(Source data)
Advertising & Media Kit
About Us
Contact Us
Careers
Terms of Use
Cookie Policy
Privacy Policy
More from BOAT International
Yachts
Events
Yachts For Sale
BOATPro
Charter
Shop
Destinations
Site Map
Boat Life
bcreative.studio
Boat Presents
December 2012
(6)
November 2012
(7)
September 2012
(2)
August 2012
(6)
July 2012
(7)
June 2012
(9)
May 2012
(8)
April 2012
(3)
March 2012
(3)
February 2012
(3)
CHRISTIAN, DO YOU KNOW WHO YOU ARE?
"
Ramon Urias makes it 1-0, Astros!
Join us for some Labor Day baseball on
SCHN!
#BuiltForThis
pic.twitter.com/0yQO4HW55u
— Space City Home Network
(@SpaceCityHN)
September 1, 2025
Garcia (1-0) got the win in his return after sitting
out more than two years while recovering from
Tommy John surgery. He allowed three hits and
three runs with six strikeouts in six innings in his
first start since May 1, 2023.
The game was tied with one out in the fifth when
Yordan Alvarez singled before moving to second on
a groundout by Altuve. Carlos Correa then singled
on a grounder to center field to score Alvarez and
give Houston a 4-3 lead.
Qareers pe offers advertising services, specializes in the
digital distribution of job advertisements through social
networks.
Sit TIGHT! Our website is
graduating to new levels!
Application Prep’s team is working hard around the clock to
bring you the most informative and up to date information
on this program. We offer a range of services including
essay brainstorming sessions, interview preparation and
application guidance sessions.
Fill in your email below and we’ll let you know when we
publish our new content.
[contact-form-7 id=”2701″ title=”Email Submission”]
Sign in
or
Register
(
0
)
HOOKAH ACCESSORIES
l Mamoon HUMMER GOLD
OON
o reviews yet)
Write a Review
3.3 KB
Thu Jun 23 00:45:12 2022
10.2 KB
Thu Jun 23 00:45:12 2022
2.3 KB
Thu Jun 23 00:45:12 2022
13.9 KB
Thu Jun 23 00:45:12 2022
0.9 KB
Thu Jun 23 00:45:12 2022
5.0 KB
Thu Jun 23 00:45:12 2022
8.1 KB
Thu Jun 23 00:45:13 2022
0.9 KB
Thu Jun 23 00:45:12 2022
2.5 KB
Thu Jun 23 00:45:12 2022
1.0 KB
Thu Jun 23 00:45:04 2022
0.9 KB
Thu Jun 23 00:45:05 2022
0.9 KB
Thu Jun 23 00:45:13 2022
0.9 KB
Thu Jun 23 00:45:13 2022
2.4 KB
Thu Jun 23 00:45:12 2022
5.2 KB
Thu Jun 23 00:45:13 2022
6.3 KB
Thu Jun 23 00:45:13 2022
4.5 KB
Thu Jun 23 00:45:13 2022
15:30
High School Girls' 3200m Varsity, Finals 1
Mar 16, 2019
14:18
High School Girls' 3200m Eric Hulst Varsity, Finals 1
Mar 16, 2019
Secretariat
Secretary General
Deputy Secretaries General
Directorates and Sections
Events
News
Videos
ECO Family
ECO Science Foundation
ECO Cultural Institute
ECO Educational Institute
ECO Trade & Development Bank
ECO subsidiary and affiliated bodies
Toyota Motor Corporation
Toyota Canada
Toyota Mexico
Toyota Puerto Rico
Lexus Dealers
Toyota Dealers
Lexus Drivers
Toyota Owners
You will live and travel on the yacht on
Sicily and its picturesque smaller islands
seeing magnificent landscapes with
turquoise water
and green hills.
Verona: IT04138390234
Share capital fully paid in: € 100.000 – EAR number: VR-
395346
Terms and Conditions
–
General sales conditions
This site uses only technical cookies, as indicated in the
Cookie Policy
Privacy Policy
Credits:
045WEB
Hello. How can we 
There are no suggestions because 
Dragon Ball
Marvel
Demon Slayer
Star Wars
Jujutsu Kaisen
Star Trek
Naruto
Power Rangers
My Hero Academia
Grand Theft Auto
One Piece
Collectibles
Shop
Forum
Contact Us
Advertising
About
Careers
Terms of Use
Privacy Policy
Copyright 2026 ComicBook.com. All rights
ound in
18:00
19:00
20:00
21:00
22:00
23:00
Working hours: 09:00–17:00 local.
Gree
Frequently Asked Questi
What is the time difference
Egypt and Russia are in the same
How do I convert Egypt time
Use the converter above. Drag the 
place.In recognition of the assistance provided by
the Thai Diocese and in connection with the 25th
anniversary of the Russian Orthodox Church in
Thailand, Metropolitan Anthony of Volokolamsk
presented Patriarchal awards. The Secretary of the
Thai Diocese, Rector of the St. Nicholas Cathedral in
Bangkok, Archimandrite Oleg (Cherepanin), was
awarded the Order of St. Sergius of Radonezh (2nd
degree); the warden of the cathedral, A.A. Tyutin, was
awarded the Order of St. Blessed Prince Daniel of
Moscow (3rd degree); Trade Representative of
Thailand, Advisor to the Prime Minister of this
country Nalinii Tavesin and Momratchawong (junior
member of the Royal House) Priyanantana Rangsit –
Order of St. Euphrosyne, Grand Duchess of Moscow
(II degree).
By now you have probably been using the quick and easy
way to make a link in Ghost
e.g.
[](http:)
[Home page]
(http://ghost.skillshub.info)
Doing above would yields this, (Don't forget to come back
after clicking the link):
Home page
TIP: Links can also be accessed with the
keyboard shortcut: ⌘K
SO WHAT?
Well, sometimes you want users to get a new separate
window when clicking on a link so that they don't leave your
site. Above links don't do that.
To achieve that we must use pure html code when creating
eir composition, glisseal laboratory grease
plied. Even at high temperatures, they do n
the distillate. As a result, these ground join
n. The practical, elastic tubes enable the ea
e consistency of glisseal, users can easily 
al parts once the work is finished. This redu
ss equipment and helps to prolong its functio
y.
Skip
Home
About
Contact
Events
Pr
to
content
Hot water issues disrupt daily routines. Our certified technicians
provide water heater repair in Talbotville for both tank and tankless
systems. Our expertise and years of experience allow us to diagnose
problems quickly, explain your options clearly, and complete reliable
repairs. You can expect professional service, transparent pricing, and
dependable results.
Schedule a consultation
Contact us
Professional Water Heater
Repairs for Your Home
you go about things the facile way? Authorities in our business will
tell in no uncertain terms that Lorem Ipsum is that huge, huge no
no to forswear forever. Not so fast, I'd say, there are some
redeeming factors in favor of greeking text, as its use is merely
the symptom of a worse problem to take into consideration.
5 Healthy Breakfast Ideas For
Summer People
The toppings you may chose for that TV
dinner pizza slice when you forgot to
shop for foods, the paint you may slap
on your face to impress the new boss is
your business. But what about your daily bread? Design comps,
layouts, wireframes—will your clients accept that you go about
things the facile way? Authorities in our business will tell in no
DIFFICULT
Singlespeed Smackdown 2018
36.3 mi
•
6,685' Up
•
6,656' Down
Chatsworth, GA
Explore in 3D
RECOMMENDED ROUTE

[PROBLEM DETAILS] Write out all of the records word for word.

[TASK ANSWER]
Advertising & Media Kit
About Us
Contact Us
Careers
Terms of Use
Cookie Policy
Privacy Policy
More from BOAT International
Yachts
Events
Yachts For Sale
BOATPro
Charter
Shop
Destinations
Site Map
Boat Life
bcreative.studio
Boat Presents
December 2012
(6)
November 2012
(7)
September 2012
(2)
August 2012
(6)
July 2012
(7)
June 2012
(9)
May 2012
(8)
April 2012
(3)
March 2012
(3)
February 2012
(3)
CHRISTIAN, DO YOU KNOW WHO YOU ARE?
"
Ramon Urias makes it 1-0, Astros!
Join us for some Labor Day baseball on
SCHN!
#BuiltForThis
pic.twitter.com/0yQO4HW55u
— Space City Home Network
(@SpaceCityHN)
September 1, 2025
Garcia (1-0) got the win in his return after sitting
out more than two years while recovering from
Tommy John surgery. He allowed three hits and
three runs with six strikeouts in six innings in his
first start since May 1, 2023.
The game was tied with one out in the fifth when
Yordan Alvarez singled before moving to second on
a groundout by Altuve. Carlos Correa then singled
on a grounder to center field to score Alvarez and
give Houston a 4-3 lead.
Qareers pe offers advertising services, specializes in the
digital distribution of job advertisements through social
networks.
Sit TIGHT! Our website is
graduating to new levels!
Application Prep’s team is working hard around the clock to
bring you the most informative and up to date information
on this program. We offer a range of services including
essay brainstorming sessions, interview preparation and
application guidance sessions.
Fill in your email below and we’ll let you know when we
publish our new content.
[contact-form-7 id=”2701″ title=”Email Submission”]
Sign in
or
Register
(
0
)
HOOKAH ACCESSORIES
l Mamoon HUMMER GOLD
OON
o reviews yet)
Write a Review
3.3 KB
Thu Jun 23 00:45:12 2022
10.2 KB
Thu Jun 23 00:45:12 2022
2.3 KB
Thu Jun 23 00:45:12 2022
13.9 KB
Thu Jun 23 00:45:12 2022
0.9 KB
Thu Jun 23 00:45:12 2022
5.0 KB
Thu Jun 23 00:45:12 2022
8.1 KB
Thu Jun 23 00:45:13 2022
0.9 KB
Thu Jun 23 00:45:12 2022
2.5 KB
Thu Jun 23 00:45:12 2022
1.0 KB
Thu Jun 23 00:45:04 2022
0.9 KB
Thu Jun 23 00:45:05 2022
0.9 KB
Thu Jun 23 00:45:13 2022
0.9 KB
Thu Jun 23 00:45:13 2022
2.4 KB
Thu Jun 23 00:45:12 2022
5.2 KB
Thu Jun 23 00:45:13 2022
6.3 KB
Thu Jun 23 00:45:13 2022
4.5 KB
Thu Jun 23 00:45:13 2022
15:30
High School Girls' 3200m Varsity, Finals 1
Mar 16, 2019
14:18
High School Girls' 3200m Eric Hulst Varsity, Finals 1
Mar 16, 2019
Secretariat
Secretary General
Deputy Secretaries General
Directorates and Sections
Events
News
Videos
ECO Family
ECO Science Foundation
ECO Cultural Institute
ECO Educational Institute
ECO Trade & Development Bank
ECO subsidiary and affiliated bodies
Toyota Motor Corporation
Toyota Canada
Toyota Mexico
Toyota Puerto Rico
Lexus Dealers
Toyota Dealers
Lexus Drivers
Toyota Owners
You will live and travel on the yacht on
Sicily and its picturesque smaller islands
seeing magnificent landscapes with
turquoise water
and green hills.
Verona: IT04138390234
Share capital fully paid in: € 100.000 – EAR number: VR-
395346
Terms and Conditions
–
General sales conditions
This site uses only technical cookies, as indicated in the
Cookie Policy
Privacy Policy
Credits:
045WEB
Hello. How can we 
There are no suggestions because 
Dragon Ball
Marvel
Demon Slayer
Star Wars
Jujutsu Kaisen
Star Trek
Naruto
Power Rangers
My Hero Academia
Grand Theft Auto
One Piece
Collectibles
Shop
Forum
Contact Us
Advertising
About
Careers
Terms of Use
Privacy Policy
Copyright 2026 ComicBook.com. All rights
ound in
18:00
19:00
20:00
21:00
22:00
23:00
Working hours: 09:00–17:00 local.
Gree
Frequently Asked Questi
What is the time difference
Egypt and Russia are in the same
How do I convert Egypt time
Use the converter above. Drag the 
place.In recognition of the assistance provided by
the Thai Diocese and in connection with the 25th
anniversary of the Russian Orthodox Church in
Thailand, Metropolitan Anthony of Volokolamsk
presented Patriarchal awards. The Secretary of the
Thai Diocese, Rector of the St. Nicholas Cathedral in
Bangkok, Archimandrite Oleg (Cherepanin), was
awarded the Order of St. Sergius of Radonezh (2nd
degree); the warden of the cathedral, A.A. Tyutin, was
awarded the Order of St. Blessed Prince Daniel of
Moscow (3rd degree); Trade Representative of
Thailand, Advisor to the Prime Minister of this
country Nalinii Tavesin and Momratchawong (junior
member of the Royal House) Priyanantana Rangsit –
Order of St. Euphrosyne, Grand Duchess of Moscow
(II degree).
By now you have probably been using the quick and easy
way to make a link in Ghost
e.g.
[](http:)
[Home page]
(http://ghost.skillshub.info)
Doing above would yields this, (Don't forget to come back
after clicking the link):
Home page
TIP: Links can also be accessed with the
keyboard shortcut: ⌘K
SO WHAT?
Well, sometimes you want users to get a new separate
window when clicking on a link so that they don't leave your
site. Above links don't do that.
To achieve that we must use pure html code when creating
eir composition, glisseal laboratory grease
plied. Even at high temperatures, they do n
the distillate. As a result, these ground join
n. The practical, elastic tubes enable the ea
e consistency of glisseal, users can easily 
al parts once the work is finished. This redu
ss equipment and helps to prolong its functio
y.
Skip
Home
About
Contact
Events
Pr
to
content
Hot water issues disrupt daily routines. Our certified technicians
provide water heater repair in Talbotville for both tank and tankless
systems. Our expertise and years of experience allow us to diagnose
problems quickly, explain your options clearly, and complete reliable
repairs. You can expect professional service, transparent pricing, and
dependable results.
Schedule a consultation
Contact us
Professional Water Heater
Repairs for Your Home
you go about things the facile way? Authorities in our business will
tell in no uncertain terms that Lorem Ipsum is that huge, huge no
no to forswear forever. Not so fast, I'd say, there are some
redeeming factors in favor of greeking text, as its use is merely
the symptom of a worse problem to take into consideration.
5 Healthy Breakfast Ideas For
Summer People
The toppings you may chose for that TV
dinner pizza slice when you forgot to
shop for foods, the paint you may slap
on your face to impress the new boss is
your business. But what about your daily bread? Design comps,
layouts, wireframes—will your clients accept that you go about
things the facile way? Authorities in our business will tell in no
DIFFICULT
Singlespeed Smackdown 2018
36.3 mi
•
6,685' Up
•
6,656' Down
Chatsworth, GA
Explore in 3D
RECOMMENDED ROUTE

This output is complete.